Many factors affect turkey productivity in any given year. Young turkeys are extremely sensitive to cool temperatures and rain, both because it can impact their health, and because these conditions adversely impact insect populations that are a critical source of nutrition for young turkeys. Since spring weather is highly variable, survival of the annual hatch of wild turkeys is also highly variable.
Turkey populations depend on a large annual influx of young turkeys to sustain themselves over time, so the number of young turkeys that survive to be recruited into the fall population is of great interest to turkey managers. A large sample of turkey brood observations collected throughout the summer can provide turkey managers with insight into the size of the “graduating class” of turkeys that will become adults.

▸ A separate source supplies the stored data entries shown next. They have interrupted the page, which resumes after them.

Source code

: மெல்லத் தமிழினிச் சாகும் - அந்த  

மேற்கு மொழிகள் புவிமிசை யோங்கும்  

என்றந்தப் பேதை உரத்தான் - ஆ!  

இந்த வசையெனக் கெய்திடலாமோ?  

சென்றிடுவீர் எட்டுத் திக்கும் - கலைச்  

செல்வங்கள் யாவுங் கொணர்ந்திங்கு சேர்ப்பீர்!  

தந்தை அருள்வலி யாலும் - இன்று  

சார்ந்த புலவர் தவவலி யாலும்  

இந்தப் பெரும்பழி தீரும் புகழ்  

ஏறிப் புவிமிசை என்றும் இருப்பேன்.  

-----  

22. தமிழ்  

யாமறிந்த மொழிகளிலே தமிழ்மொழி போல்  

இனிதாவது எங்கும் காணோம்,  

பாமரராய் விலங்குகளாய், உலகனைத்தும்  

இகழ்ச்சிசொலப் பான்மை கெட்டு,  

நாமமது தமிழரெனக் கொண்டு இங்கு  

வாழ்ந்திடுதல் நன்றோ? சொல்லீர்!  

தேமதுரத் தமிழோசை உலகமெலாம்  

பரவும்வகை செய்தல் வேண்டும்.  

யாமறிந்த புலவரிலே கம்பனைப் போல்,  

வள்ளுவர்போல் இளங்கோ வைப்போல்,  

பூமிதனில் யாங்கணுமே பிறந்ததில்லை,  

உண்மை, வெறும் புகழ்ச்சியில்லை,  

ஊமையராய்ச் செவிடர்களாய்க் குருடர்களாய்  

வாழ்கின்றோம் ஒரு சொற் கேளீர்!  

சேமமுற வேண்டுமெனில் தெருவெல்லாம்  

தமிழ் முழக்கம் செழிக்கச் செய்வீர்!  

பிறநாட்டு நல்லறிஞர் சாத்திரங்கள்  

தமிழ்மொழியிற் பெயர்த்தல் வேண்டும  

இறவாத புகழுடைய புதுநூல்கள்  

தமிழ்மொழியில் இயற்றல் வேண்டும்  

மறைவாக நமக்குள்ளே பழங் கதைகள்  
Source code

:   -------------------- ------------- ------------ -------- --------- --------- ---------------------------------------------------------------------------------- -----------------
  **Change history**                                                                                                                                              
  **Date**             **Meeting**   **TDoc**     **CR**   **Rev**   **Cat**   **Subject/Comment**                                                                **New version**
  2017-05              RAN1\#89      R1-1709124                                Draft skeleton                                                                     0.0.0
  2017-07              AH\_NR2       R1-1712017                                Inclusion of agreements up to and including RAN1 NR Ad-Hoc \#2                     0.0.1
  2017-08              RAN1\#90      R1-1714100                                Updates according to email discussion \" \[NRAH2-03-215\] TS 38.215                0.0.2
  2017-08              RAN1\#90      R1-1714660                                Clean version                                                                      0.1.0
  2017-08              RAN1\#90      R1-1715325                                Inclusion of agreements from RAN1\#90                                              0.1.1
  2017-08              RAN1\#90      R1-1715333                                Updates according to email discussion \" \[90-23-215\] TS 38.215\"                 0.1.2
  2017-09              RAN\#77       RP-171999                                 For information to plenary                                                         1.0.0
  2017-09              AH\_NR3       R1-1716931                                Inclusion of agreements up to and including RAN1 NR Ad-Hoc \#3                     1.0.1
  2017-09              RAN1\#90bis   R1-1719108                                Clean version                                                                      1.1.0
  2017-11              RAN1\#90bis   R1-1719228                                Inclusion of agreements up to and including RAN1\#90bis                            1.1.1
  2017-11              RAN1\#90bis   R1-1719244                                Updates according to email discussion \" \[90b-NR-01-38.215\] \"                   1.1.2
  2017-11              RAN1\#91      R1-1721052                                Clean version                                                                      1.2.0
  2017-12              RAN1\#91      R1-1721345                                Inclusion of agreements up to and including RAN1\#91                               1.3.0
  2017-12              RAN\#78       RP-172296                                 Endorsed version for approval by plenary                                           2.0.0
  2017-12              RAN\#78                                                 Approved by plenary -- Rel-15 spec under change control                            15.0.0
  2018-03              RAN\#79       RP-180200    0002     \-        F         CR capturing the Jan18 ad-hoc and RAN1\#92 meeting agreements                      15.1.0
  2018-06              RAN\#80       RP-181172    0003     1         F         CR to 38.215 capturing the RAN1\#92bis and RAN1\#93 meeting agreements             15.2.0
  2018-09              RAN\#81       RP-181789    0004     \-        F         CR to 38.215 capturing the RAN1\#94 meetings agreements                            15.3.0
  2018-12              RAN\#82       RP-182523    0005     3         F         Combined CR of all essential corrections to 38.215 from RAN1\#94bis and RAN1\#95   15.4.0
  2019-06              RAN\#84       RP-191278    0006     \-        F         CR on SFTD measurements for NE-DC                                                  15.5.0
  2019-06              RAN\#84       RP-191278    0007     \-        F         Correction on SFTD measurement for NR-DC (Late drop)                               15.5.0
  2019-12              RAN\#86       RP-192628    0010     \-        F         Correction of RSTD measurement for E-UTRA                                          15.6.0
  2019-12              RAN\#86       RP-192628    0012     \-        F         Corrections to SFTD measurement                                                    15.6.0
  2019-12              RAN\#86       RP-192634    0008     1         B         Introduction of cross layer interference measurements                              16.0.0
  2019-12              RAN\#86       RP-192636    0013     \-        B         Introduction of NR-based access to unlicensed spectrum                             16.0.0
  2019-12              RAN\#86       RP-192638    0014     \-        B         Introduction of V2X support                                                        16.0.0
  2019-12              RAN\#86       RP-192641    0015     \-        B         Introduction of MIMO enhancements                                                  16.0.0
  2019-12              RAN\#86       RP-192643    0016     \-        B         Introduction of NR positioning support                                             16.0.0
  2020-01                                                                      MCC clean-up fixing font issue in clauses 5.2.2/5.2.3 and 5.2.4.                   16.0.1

This explains why turkey managers throughout the country incorporate information from brood surveys into their management programs.
New this summer is a section of the survey intended to help assess public attitudes about wild turkeys in the state.
Conducted in cooperation with the University of New Hampshire, data from the Summer Turkey Brood Survey and the recently completed 2012 Winter Turkey Flock Survey relating to public attitudes will be compiled and analyzed as part of a Master’s of Science project to assess public attitudes and interest in monitoring wild turkeys.
It will also provide Fish and Game biologists with information that will enhance their ability to recruit and retain citizen scientists. The public attitudes survey is an addendum to the 2012 Summer Turkey Brood survey and is optional.